Still, the Pill wasn't going to be available over the counter soon enough to solve my problem. Fortunately, I discovered that there is one health care provider that's a pioneer in disconnecting birth control pills from mandatory pelvic exams: Planned Parenthood. So I went there.

Passing through the bullet-proof, bomb-proof entrance to the DC clinic was a little unnerving; while I sat in the waiting room watching The View with a bunch of young women and solo men, I got slightly paranoid about errant bullets or bombs from anti-abortion nuts. But the visit turned out to be painless. After I filled out a lot of paperwork asking about my medical history, a nurse took my blood pressure—which, unlike a pelvic exam, is actually related to the potential risks of the Pill—asked me some questions about my history, and then wrote me a prescription. And unlike my doctor, she even offered to write it so that I could get three packs at a time instead of one.

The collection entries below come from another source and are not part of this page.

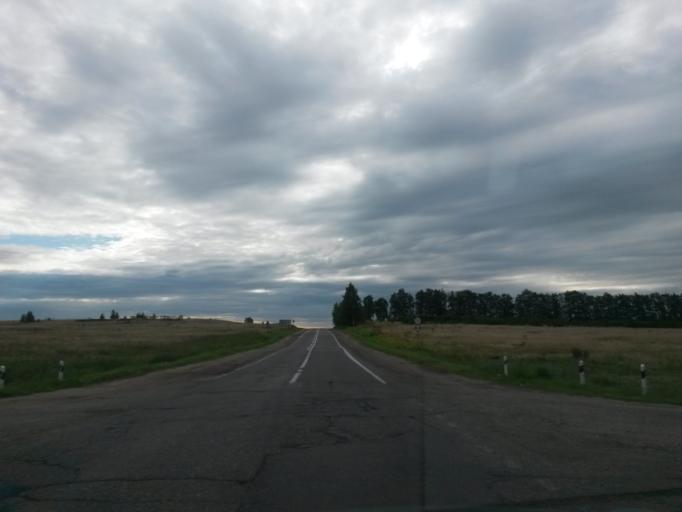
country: RU
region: Jaroslavl
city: Gavrilov-Yam
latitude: 57.3600
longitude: 39.7709
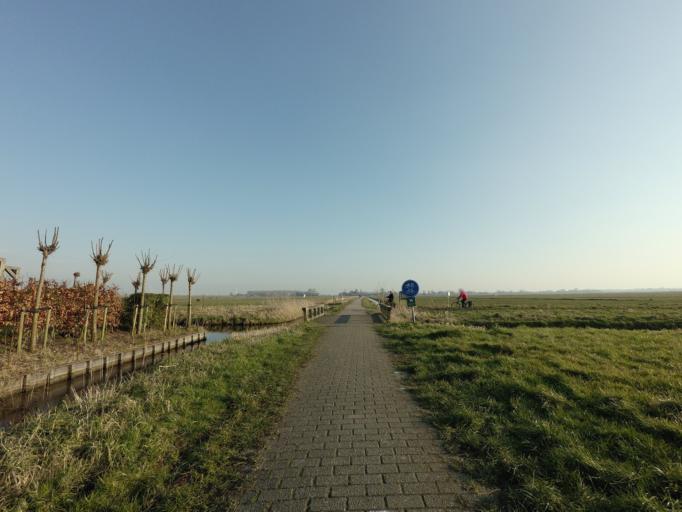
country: NL
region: North Holland
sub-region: Gemeente Haarlem
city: Haarlem
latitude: 52.4098
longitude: 4.6831
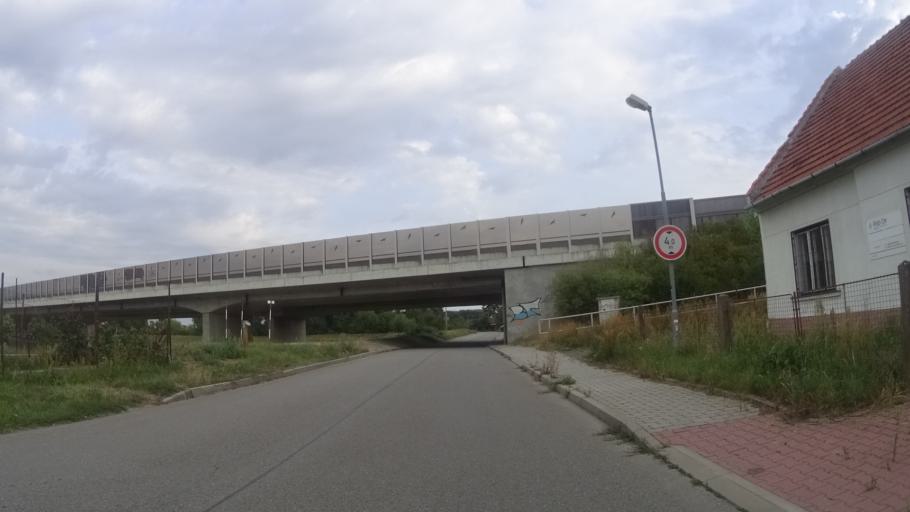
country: CZ
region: Zlin
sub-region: Okres Kromeriz
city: Kromeriz
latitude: 49.3124
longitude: 17.3913
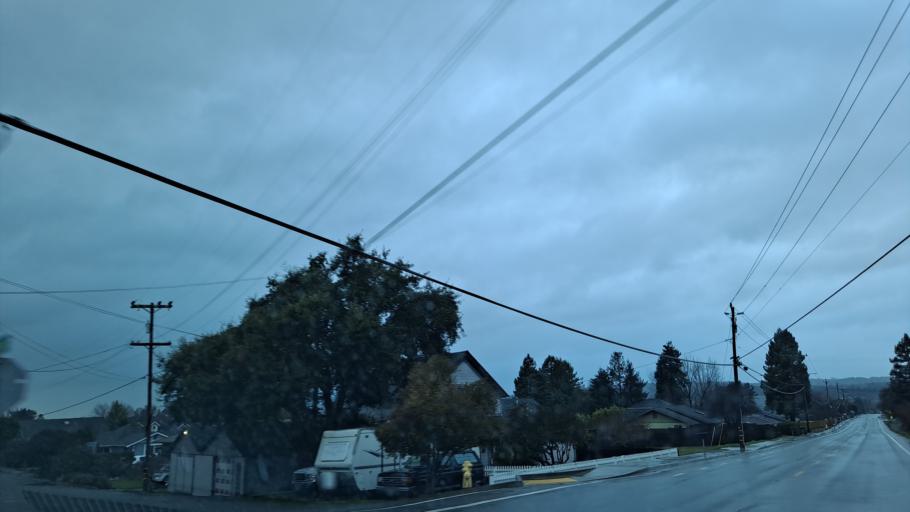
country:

Without insurance, the visit would cost $130, which isn't cheap, but it's still likely to be much cheaper than a full-on pelvic exam and all the related lab work. (Planned Parenthood also charges on a sliding scale, so the cost can be less depending on income.) It was worth it, mainly because I got my prescription without having to take my clothes off. And in a year, I might go back for a checkup with a doctor. But if I do, it will be because I think it's the right thing to do, not because I don't have a choice.